Cannabis use during adolescence is associated with worse functional outcomes, such as diminished verbal memory and attention, poorer educational achievements, mental health disorders like anxiety, depression, psychosis, and addiction.
Kossowsky said he hopes his study will alert clinicians to the challenges faced by adolescents with chronic pain.
“I’m hoping there will definitely be more screening done and interventional work,” he said.
Participants in the study who used cannabis to manage chronic pain tended to think that the drug was safe because it was natural, the study showed. By contrast, their peers who did not consume cannabis were more aware of the risks of such usage, including worsening their medical problems and developing addiction to the substance.
Clinicians should also treat the pain, anxiety, and disrupted sleep that prompts patients to use cannabis.
“You can’t take that away from them without providing them with something else that helps,” Kossowsky said.
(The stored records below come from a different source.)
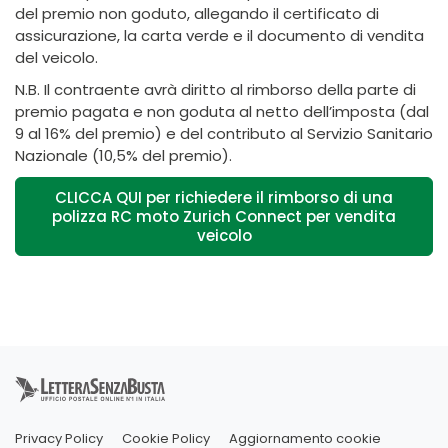
del premio non goduto, allegando il certificato di
assicurazione, la carta verde e il documento di vendita
del veicolo.
N.B. Il contraente avrà diritto al rimborso della parte di
premio pagata e non goduta al netto dell’imposta (dal
9 al 16% del premio) e del contributo al Servizio Sanitario
Nazionale (10,5% del premio).
CLICCA QUI per richiedere il rimborso di una
polizza RC moto Zurich Connect per vendita
veicolo
Privacy Policy
Cookie Policy
Aggiornamento cookie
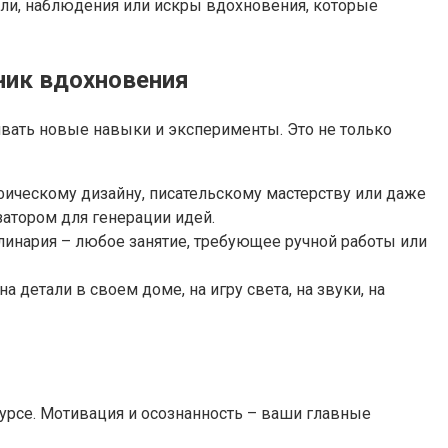
сли, наблюдения или искры вдохновения, которые
ник вдохновения
ивать новые навыки и эксперименты. Это не только
афическому дизайну, писательскому мастерству или даже
затором для генерации идей.
улинария – любое занятие, требующее ручной работы или
детали в своем доме, на игру света, на звуки, на
урсе. Мотивация и осознанность – ваши главные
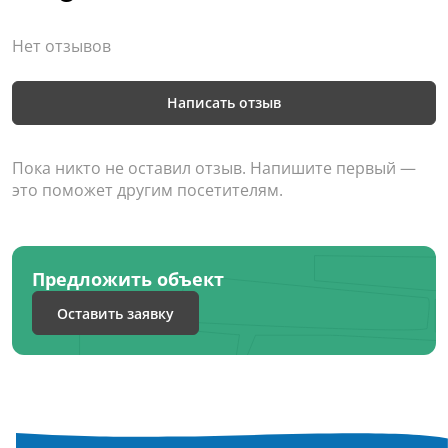
Нет отзывов
Написать отзыв
Пока никто не оставил отзыв. Напишите первый —
это поможет другим посетителям.
Предложить объект
Оставить заявку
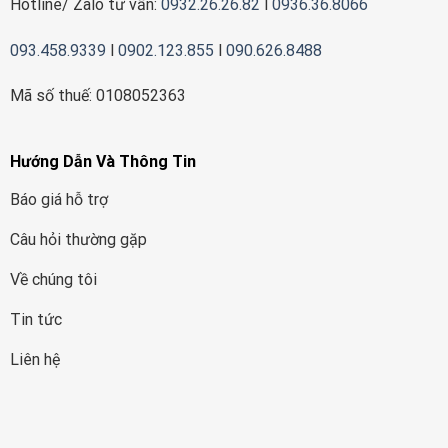
Hotline/ Zalo tư vấn:
0932.26.26.82
l
0936.36.8066
093.458.9339
l
0902.123.855
l
090.626.8488
Mã số thuế: 0108052363
Hướng Dẫn Và Thông Tin
Báo giá hỗ trợ
Câu hỏi thường gặp
Về chúng tôi
Tin tức
Liên hệ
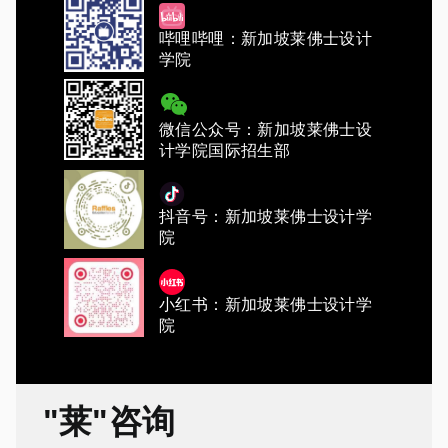
哔哩哔哩：新加坡莱佛士设计
学院
微信公众号：新加坡莱佛士设
计学院国际招生部
抖音号：新加坡莱佛士设计学
院
小红书：新加坡莱佛士设计学
院
"莱"咨询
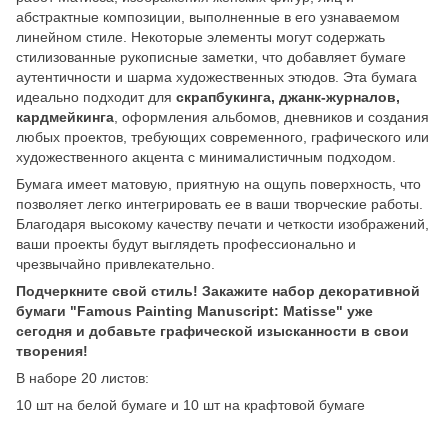
абстрактные композиции, выполненные в его узнаваемом
линейном стиле. Некоторые элементы могут содержать
стилизованные рукописные заметки, что добавляет бумаге
аутентичности и шарма художественных этюдов. Эта бумага
идеально подходит для
скрапбукинга, джанк-журналов,
кардмейкинга
, оформления альбомов, дневников и создания
любых проектов, требующих современного, графического или
художественного акцента с минималистичным подходом.
Бумага имеет матовую, приятную на ощупь поверхность, что
позволяет легко интегрировать ее в ваши творческие работы.
Благодаря высокому качеству печати и четкости изображений,
ваши проекты будут выглядеть профессионально и
чрезвычайно привлекательно.
Подчеркните свой стиль! Закажите набор декоративной
бумаги "Famous Painting Manuscript: Matisse" уже
сегодня и добавьте графической изысканности в свои
творения!
В наборе 20 листов:
10 шт на белой бумаге и 10 шт на крафтовой бумаге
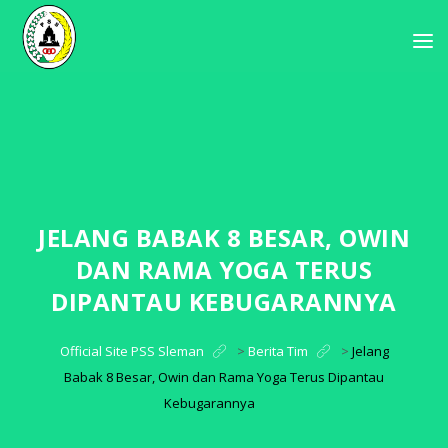
JELANG BABAK 8 BESAR, OWIN
DAN RAMA YOGA TERUS
DIPANTAU KEBUGARANNYA
Official Site PSS Sleman
>
Berita Tim
>
Jelang
Babak 8 Besar, Owin dan Rama Yoga Terus Dipantau
Kebugarannya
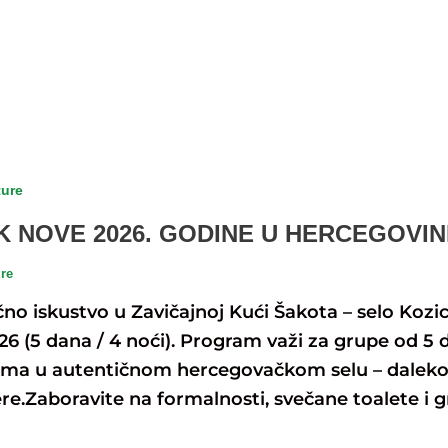
ture
 NOVE 2026. GODINE U HERCEGOVIN
ure
no iskustvo u Zavičajnoj Kući Šakota – selo Kozic
26 (5 dana / 4 noći). Program važi za grupe od 5
ljima u autentičnom hercegovačkom selu – daleko
e.Zaboravite na formalnosti, svečane toalete i g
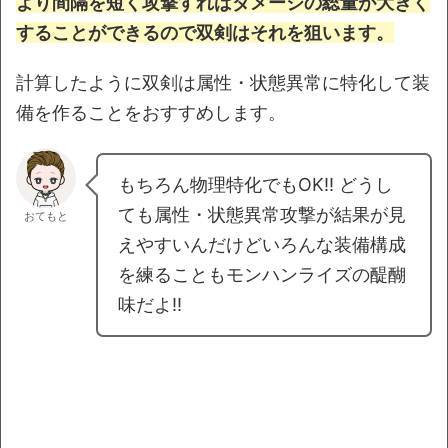
より間隔を短く攻撃すればダメージの総量が大きく
することができるので双剣はそれを狙います。
計算したように双剣は属性・状態異常に特化して装
備を作ることをおすすめします。
もちろん物理特化でもOK!! どうし
ても属性・状態異常攻撃が結果が見
おてもと
えやすいんだけどいろんな装備構成
を練ることもモンハンライズの醍醐
味だよ!!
The first-line treatment is an integrative approach combining cognitive behavior therapy with physiotherapy. Medications can be added as needed, such as selective serotonin reuptake inhibitors to alleviate anxiety.
Kossowsky said he is currently tracking the same cohort of teens with chronic pain over 5 years.
“This study is a first effort to shed light on a complex issue,” Kossowsky said. “But now what we’re seeing has definitely warranted going a step further.”
This study was funded by the National Institute on Drug Abuse. The researchers reported no relevant financial conflicts of interest.
Vivien Fellegi, MD, is a freelance medical writer and a retired family medicine physician.